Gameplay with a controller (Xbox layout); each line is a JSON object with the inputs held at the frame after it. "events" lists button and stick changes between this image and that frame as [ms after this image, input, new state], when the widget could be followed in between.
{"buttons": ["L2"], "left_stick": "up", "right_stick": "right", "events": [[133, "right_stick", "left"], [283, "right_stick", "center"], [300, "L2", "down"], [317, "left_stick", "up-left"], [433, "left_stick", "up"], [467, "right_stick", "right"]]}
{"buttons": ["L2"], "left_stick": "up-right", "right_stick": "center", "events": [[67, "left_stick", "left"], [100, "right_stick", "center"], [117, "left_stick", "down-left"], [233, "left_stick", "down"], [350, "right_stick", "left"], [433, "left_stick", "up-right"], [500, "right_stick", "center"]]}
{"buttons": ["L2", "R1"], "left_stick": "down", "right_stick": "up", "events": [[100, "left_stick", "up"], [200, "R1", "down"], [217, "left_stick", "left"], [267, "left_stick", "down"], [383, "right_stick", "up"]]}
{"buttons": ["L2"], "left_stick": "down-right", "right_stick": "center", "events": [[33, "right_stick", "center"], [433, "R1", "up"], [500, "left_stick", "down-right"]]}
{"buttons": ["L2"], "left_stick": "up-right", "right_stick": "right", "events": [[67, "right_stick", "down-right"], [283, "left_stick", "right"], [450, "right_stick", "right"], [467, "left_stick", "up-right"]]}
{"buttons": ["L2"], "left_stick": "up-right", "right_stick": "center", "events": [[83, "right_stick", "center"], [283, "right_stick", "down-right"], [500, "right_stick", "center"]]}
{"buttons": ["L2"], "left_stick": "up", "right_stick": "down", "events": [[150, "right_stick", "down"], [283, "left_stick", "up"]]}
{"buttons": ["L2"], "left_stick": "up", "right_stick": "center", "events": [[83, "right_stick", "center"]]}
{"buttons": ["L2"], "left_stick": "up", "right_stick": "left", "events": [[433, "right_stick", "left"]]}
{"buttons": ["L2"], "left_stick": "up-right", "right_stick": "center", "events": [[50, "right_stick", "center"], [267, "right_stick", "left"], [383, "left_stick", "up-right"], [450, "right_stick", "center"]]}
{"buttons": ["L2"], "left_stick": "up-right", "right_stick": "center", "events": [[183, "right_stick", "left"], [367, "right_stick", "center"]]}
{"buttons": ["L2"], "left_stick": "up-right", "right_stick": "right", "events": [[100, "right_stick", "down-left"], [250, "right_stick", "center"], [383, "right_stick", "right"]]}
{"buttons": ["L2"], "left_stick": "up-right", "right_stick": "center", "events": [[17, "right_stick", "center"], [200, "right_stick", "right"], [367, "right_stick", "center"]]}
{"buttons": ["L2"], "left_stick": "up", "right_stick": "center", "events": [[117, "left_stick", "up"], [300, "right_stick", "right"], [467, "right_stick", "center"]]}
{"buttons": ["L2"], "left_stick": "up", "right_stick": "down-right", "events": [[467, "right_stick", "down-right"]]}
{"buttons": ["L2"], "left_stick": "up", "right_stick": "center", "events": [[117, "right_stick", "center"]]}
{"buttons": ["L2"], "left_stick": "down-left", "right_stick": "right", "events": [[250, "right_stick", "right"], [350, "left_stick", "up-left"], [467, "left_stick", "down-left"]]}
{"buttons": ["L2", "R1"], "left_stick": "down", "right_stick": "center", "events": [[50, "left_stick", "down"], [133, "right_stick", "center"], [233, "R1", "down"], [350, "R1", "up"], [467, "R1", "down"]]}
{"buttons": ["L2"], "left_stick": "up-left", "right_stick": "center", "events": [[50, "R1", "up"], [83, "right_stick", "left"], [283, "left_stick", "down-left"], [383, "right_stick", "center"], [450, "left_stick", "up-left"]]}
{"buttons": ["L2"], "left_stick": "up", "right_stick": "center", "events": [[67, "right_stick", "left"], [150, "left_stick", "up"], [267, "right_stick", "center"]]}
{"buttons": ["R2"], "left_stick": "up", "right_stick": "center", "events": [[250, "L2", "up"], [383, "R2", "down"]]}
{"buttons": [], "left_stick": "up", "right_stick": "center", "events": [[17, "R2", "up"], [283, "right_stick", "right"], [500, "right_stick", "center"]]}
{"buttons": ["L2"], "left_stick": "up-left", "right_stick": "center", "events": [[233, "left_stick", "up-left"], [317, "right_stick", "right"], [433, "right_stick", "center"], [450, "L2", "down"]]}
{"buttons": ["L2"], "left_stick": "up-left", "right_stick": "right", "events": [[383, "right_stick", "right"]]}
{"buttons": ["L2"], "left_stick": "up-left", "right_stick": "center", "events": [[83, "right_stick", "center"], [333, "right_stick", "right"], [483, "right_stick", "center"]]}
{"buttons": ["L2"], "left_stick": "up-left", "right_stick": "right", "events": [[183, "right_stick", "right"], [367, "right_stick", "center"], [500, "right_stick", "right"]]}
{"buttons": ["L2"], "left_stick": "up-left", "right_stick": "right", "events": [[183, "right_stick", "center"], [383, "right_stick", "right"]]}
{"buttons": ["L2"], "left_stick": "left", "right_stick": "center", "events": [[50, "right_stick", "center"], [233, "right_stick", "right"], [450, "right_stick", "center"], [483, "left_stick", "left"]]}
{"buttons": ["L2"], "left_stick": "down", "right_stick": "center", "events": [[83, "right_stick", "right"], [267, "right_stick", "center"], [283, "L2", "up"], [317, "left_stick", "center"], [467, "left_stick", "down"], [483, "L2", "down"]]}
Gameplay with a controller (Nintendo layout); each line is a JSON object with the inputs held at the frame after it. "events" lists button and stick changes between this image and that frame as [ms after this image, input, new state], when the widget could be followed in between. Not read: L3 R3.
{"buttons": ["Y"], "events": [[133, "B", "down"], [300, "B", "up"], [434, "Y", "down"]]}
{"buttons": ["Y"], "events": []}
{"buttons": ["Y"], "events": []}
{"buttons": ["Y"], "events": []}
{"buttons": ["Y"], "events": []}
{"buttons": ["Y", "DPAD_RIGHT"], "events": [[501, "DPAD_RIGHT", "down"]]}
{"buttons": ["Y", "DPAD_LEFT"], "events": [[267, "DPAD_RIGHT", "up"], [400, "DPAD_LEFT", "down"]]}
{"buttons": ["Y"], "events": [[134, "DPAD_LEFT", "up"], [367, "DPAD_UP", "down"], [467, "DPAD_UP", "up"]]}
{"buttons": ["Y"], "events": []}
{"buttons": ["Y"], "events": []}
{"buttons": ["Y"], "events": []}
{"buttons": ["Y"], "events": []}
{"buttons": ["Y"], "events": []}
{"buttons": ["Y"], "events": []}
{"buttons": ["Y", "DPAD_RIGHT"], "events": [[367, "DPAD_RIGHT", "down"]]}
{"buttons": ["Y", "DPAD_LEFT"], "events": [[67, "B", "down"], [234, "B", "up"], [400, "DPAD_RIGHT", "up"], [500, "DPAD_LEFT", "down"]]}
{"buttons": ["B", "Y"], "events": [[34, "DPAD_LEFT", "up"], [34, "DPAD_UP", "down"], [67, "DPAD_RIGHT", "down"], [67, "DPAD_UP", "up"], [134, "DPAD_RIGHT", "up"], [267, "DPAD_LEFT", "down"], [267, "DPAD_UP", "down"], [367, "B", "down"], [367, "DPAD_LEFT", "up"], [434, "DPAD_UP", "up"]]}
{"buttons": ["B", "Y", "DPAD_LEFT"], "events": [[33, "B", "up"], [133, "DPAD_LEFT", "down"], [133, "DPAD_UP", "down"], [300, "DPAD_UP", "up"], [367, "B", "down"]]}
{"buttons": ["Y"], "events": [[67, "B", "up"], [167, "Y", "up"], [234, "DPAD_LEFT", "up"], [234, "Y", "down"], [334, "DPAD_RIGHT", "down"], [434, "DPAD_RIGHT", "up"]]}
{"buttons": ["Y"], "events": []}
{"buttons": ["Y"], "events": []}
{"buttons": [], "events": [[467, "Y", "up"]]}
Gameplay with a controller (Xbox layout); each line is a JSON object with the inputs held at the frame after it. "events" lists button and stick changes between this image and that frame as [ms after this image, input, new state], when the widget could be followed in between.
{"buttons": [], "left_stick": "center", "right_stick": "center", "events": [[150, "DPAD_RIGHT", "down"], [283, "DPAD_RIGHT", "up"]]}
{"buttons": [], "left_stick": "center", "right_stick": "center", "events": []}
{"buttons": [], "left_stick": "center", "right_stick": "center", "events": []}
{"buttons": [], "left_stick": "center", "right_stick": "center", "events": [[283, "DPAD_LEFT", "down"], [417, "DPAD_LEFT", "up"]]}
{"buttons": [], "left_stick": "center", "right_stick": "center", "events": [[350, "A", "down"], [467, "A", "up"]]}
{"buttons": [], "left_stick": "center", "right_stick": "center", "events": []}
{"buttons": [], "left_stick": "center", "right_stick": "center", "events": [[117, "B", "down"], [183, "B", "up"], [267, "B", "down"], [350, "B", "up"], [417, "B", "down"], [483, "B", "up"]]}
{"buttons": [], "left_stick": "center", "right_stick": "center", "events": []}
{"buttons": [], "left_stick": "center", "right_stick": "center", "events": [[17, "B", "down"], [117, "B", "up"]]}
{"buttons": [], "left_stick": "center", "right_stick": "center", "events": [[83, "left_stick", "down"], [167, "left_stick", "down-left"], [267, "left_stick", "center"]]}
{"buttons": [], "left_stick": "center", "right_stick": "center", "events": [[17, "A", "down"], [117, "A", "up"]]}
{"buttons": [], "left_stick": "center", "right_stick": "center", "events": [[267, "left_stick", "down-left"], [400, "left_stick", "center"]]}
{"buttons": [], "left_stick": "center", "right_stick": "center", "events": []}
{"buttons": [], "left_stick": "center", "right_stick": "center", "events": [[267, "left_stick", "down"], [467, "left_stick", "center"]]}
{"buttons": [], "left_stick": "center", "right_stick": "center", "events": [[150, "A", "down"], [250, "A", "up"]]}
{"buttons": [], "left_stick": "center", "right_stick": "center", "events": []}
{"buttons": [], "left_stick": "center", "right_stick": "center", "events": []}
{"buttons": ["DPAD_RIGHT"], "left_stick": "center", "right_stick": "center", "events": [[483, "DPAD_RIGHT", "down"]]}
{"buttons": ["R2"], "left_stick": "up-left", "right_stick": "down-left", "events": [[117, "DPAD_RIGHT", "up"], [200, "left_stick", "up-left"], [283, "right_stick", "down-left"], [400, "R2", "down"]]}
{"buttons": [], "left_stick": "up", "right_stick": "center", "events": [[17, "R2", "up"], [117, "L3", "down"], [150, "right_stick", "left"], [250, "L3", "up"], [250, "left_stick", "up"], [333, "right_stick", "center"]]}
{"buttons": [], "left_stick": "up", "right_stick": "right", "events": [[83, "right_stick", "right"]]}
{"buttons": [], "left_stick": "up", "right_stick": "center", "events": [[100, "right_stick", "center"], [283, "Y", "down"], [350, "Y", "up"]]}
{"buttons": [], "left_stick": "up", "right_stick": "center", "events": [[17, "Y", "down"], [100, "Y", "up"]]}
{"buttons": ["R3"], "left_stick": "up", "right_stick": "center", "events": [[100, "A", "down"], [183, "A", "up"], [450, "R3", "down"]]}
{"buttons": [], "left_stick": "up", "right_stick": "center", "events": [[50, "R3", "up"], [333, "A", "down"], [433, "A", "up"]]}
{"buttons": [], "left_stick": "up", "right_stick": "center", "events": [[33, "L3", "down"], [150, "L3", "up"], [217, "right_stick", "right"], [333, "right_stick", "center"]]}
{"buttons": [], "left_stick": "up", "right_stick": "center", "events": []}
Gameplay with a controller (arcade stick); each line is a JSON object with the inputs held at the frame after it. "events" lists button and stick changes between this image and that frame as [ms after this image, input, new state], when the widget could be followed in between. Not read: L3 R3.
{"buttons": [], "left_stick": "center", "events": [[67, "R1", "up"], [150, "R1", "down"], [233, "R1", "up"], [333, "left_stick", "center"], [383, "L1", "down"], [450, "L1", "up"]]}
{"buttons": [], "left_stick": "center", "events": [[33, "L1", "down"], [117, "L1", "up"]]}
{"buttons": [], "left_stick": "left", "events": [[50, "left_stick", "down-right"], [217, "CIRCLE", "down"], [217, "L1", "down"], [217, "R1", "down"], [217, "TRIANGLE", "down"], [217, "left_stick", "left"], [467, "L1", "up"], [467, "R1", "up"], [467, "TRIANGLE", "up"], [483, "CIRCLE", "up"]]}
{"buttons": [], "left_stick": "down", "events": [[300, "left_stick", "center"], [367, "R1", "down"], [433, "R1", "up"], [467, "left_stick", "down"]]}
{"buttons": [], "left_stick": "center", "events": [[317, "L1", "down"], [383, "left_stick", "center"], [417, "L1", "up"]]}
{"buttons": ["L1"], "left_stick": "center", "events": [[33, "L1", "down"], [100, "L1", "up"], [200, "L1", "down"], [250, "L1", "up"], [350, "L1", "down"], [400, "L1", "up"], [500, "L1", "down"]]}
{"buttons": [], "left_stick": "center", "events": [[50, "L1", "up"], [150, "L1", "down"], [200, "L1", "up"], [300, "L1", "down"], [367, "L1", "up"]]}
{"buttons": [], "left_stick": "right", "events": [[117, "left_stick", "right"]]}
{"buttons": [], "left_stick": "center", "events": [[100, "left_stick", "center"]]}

→ TO DO:
Count every line above that holds the word "image", and state the number and nothing more.

→ COMPLETED EXERCISE:
4